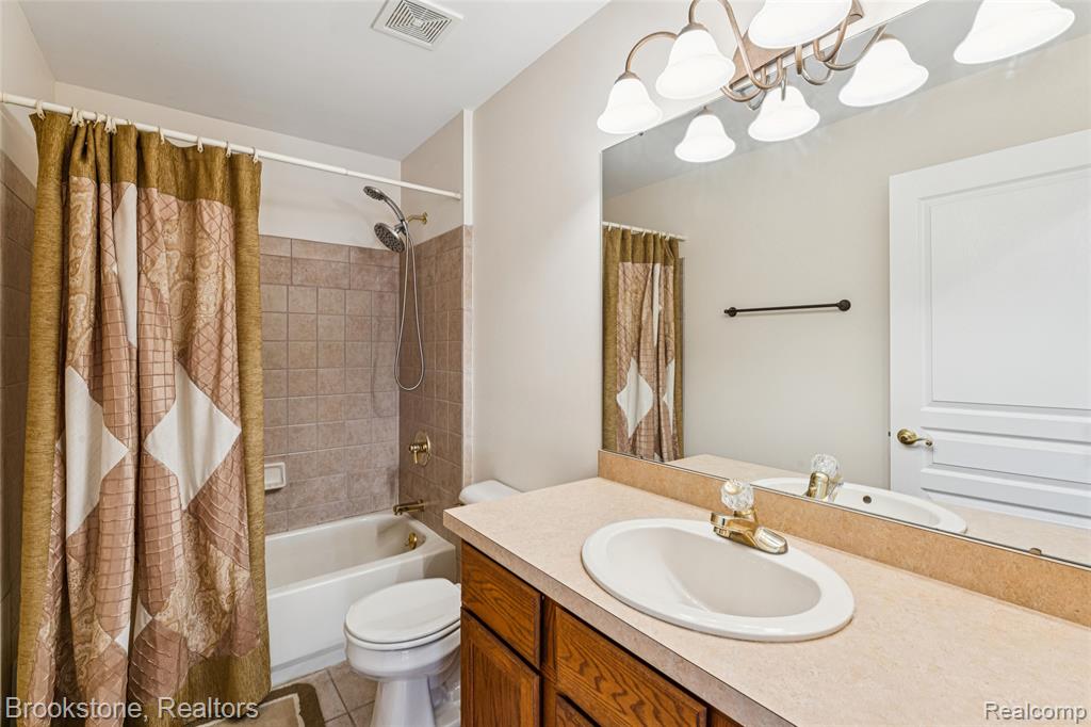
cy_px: 364
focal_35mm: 16
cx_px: 546
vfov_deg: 73.7
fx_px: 485
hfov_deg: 96.8
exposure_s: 1/2.5
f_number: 13
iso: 400
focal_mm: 16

____________________

Exercise >>
Write out, without alteration, the line that contains "vfov_deg: 73.7" and all subsequent lines down to the end of the data above.

Answer >>
vfov_deg: 73.7
fx_px: 485
hfov_deg: 96.8
exposure_s: 1/2.5
f_number: 13
iso: 400
focal_mm: 16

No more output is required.